Kazakhstan Deposit Insurance Fund
- Type: Joint Stock Company
- Founded: 1999
- Headquarters: 136 Dostyk Avenue, "Pioneer-3" Business Center, 8 floor, Almaty 050051, Republic of Kazakhstan
- Key people: Baimagambetov A.M. (Chairman, since May 2019)
- Services: Deposit Insurance
- Parent: National Bank of the Republic of Kazakhstan
- Website: www.kdif.kz

= Kazakhstan Deposit Insurance Fund =

The Kazakhstan Deposit Insurance Fund (KDIF; Қазақстанның депозиттерге кепілдік беру қоры) is a non-profit organization that guarantees deposits of individuals (including individual entrepreneurs) and placed with second-tier banks of the Republic of Kazakhstan. The basic objective of the mandatory deposit insurance system is to maintain stability of the financial system in the Republic of Kazakhstan, including strengthening public confidence in the Kazakhstani banking system via reimbursing depositors in the event of a deposit insurance system member bank failure.

The governing laws and regulations are laws of the Republic of Kazakhstan “On banks and banking activity” (1995) and Law of the Republic of Kazakhstan “On mandatory insurance of deposits placed with the second-tier banks of the Republic of Kazakhstan” (2006).

KDIF was established in 1999. The Sole Shareholder and the founding organization of the KDIF is National Bank of the Republic of Kazakhstan.

== Deposit Insurance System ==
In accordance with the Deposit Insurance Law of 2006, the deposit insurance system has the following features:

-	Compulsory membership for banks that hold licenses for cash transactions and opening and maintenance of bank accounts of individuals,

-	Transparency,

-	Mitigation of risks associated with operations,

-	Accumulative basis of generation of the special reserve fund for payouts.

== Mission, Mandate and Powers ==
Mission of KDIF is to maintain public confidence in Kazakhstani financial system and its stability as one of the financial safety net organizations by insuring deposits of individuals and encouraging member banks to conduct their operations with prudence and responsibility.
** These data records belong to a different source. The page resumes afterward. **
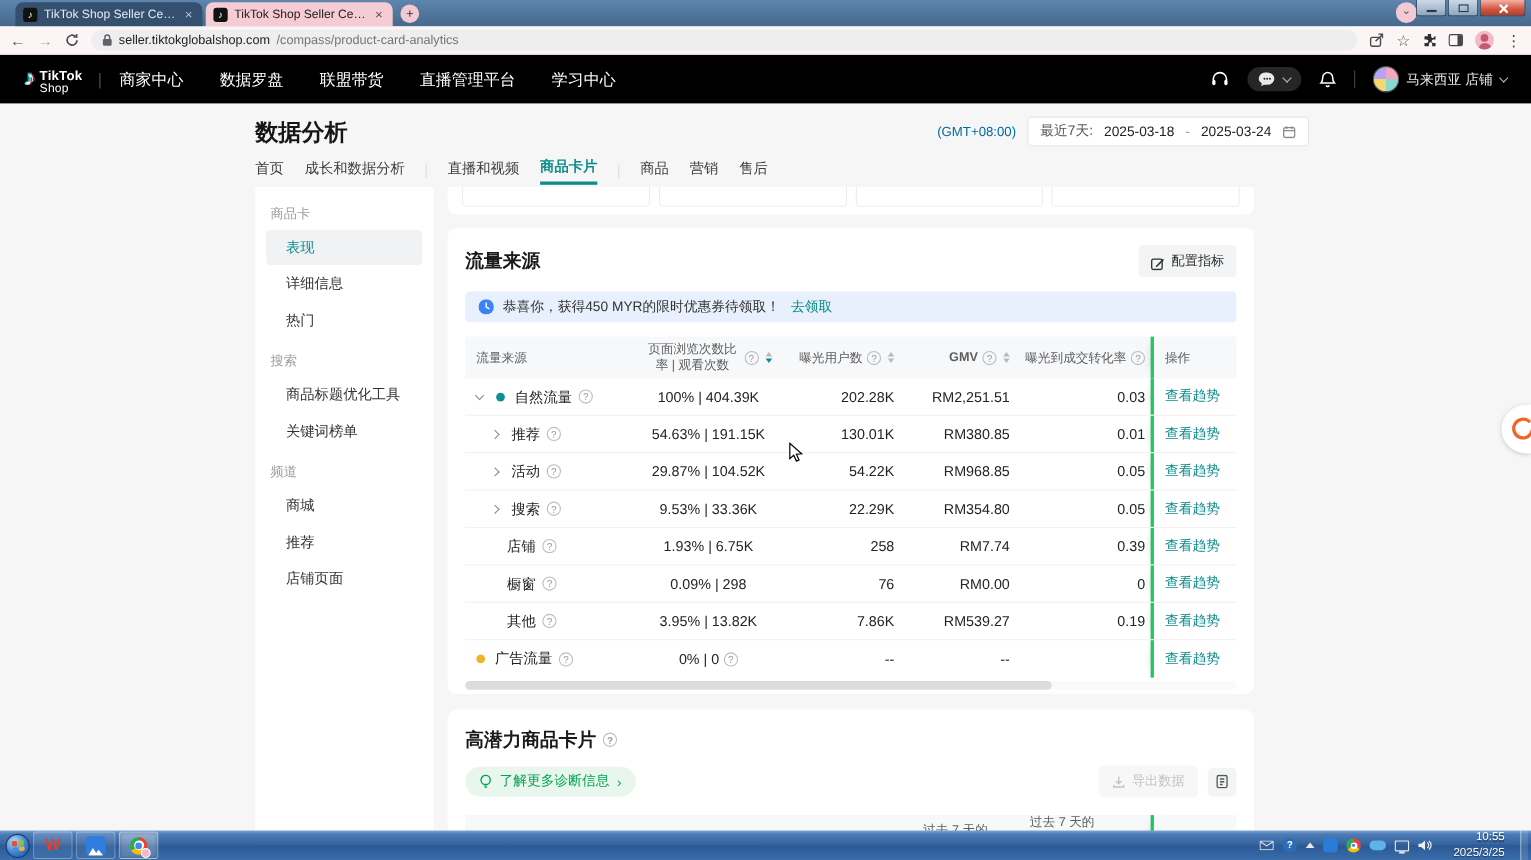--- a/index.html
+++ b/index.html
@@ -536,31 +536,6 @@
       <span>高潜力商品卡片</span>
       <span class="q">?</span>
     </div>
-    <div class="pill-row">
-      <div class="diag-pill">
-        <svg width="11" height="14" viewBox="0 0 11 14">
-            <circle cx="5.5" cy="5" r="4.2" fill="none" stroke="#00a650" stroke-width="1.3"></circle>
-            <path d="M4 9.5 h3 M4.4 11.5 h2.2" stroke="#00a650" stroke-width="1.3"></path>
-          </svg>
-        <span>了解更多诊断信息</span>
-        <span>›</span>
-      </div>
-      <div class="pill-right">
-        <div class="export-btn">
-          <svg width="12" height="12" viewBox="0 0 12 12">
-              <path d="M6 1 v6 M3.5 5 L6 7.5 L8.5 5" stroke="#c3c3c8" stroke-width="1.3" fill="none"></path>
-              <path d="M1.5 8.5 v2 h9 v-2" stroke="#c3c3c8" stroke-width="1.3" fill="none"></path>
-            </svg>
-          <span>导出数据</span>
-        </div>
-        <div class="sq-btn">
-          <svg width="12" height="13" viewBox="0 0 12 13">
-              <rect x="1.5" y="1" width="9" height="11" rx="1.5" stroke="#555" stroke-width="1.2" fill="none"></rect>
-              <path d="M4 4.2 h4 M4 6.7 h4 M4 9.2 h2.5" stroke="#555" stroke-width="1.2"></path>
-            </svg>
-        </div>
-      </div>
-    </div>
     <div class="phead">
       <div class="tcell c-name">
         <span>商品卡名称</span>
The strategic objectives are:
-	Sound corporate governance
-	Operational preparedness for bank failures
-	Enhanced public awareness of the National deposit insurance system
-	Continuing professional development opportunities for staff.
The key functions of the Fund are:
-	to reimburse depositors in the event of forced liquidation of a member bank,
-	to maintain and publish a to-date register of member banks,
-	investment management,
-	to accumulate special reserve for payouts,
-	to select the agent bank for payouts,
-	to act as a party of temporary administration of a bank in conservatorship or in period of withdrawal of the licenses for banking operations,
-	to act as a party of the liquidation commission and the creditor committee as long as the claim of the Fund has been unsettled, and other civil functions.

== Scope of Coverage and Maximum Coverage Limit ==
In Kazakhstan, membership in deposit insurance system is compulsory for those banks which hold license for cash transactions and opening and maintenance of bank accounts of individuals, except for Islamic banks;. As of August 2019, 26 out of total 28 banks are members of deposit insurance system.
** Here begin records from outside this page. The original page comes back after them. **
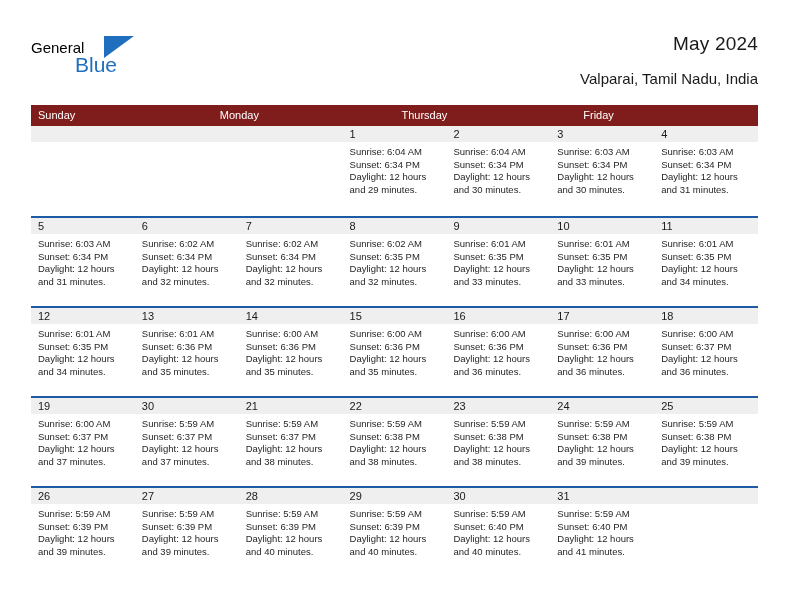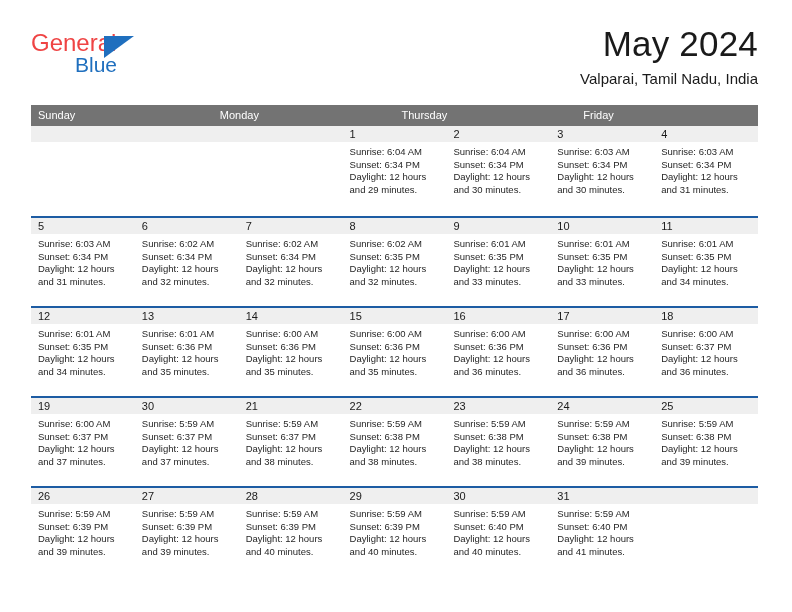--- a/index.html
+++ b/index.html
@@ -35,9 +35,9 @@
   .brand-general {
     position: absolute;
     left: 0;
-    top: 3px;
-    font-size: 24px;
-    color: #ef4444;
+    top: 12px;
+    font-size: 15px;
+    color: #000000;
     letter-spacing: 0px;
     font-family: "Liberation Sans", sans-serif;
   }

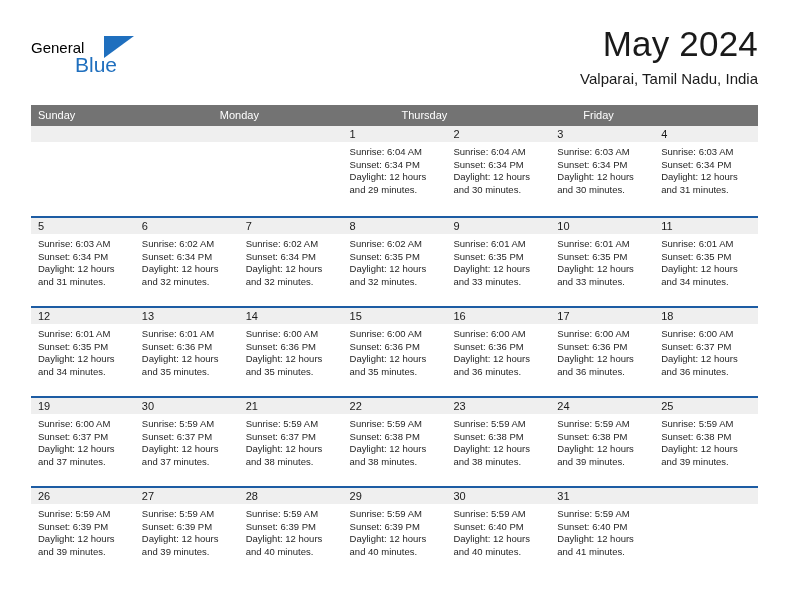--- a/index.html
+++ b/index.html
@@ -64,7 +64,7 @@
     padding-top: 0px;
   }
   .cal-title {
-    font-size: 35px;
+    font-size: 19px;
     font-weight: normal;
     color: #1a1a1a;
     line-height: 32px;

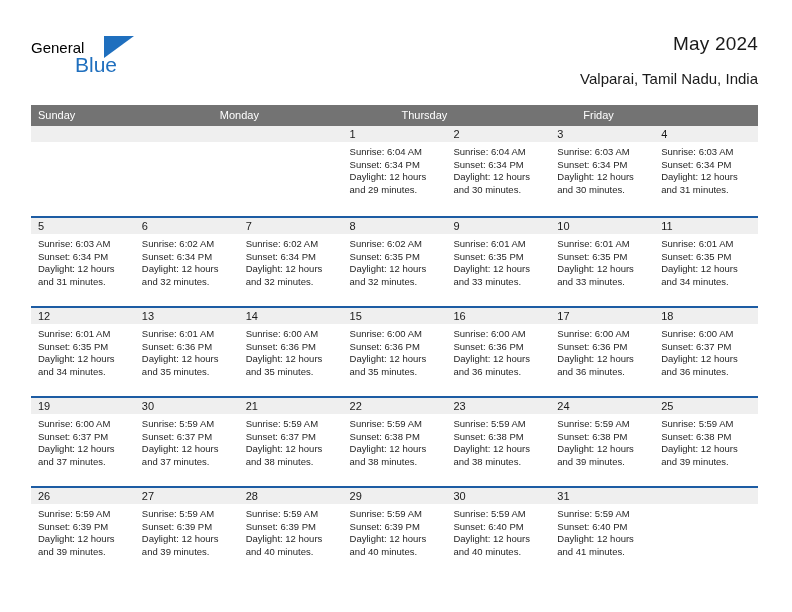--- a/index.html
+++ b/index.html
@@ -87,7 +87,7 @@
   }
   .dow-row {
     display: flex;
-    background: #737373;
+    background: #7f1d1d;
     height: 21px;
   }
   .dow {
The scope of coverage are bank accounts of individuals and individual entrepreneurs of all types with resident banks in the Republic of Kazakhstan in any currency.
On the per-depositor-per-bank basis, the maximum deposit coverage limit for all deposits and bank accounts of individuals shall amount to:

savings deposits in the national currency: 15 million tenge,
other deposits in the national currency: 10 million tenge,
deposits in any foreign currency: 5 million tenge (in equivalent, at the currency exchange rate established as of the date of the enactment of the court's decision on the member-bank's forced liquidation).
Should a depositor have 2 or more deposits allocated with one and the same bank in both national and in foreign currency, this depositor shall be reimbursed in the total amount up to 15 million tenge.

== The Reimbursement Cases ==
As of August 2019, there have been 7 cases of bank failures and reimbursing depositors in Kazakhstan. Payouts to depositors of the banks has amounted to approximately 76 billion Kazakhstan tenge.

== International cooperation ==
KDIF has maintained membership in the International Association of Deposit Insurers since 2003.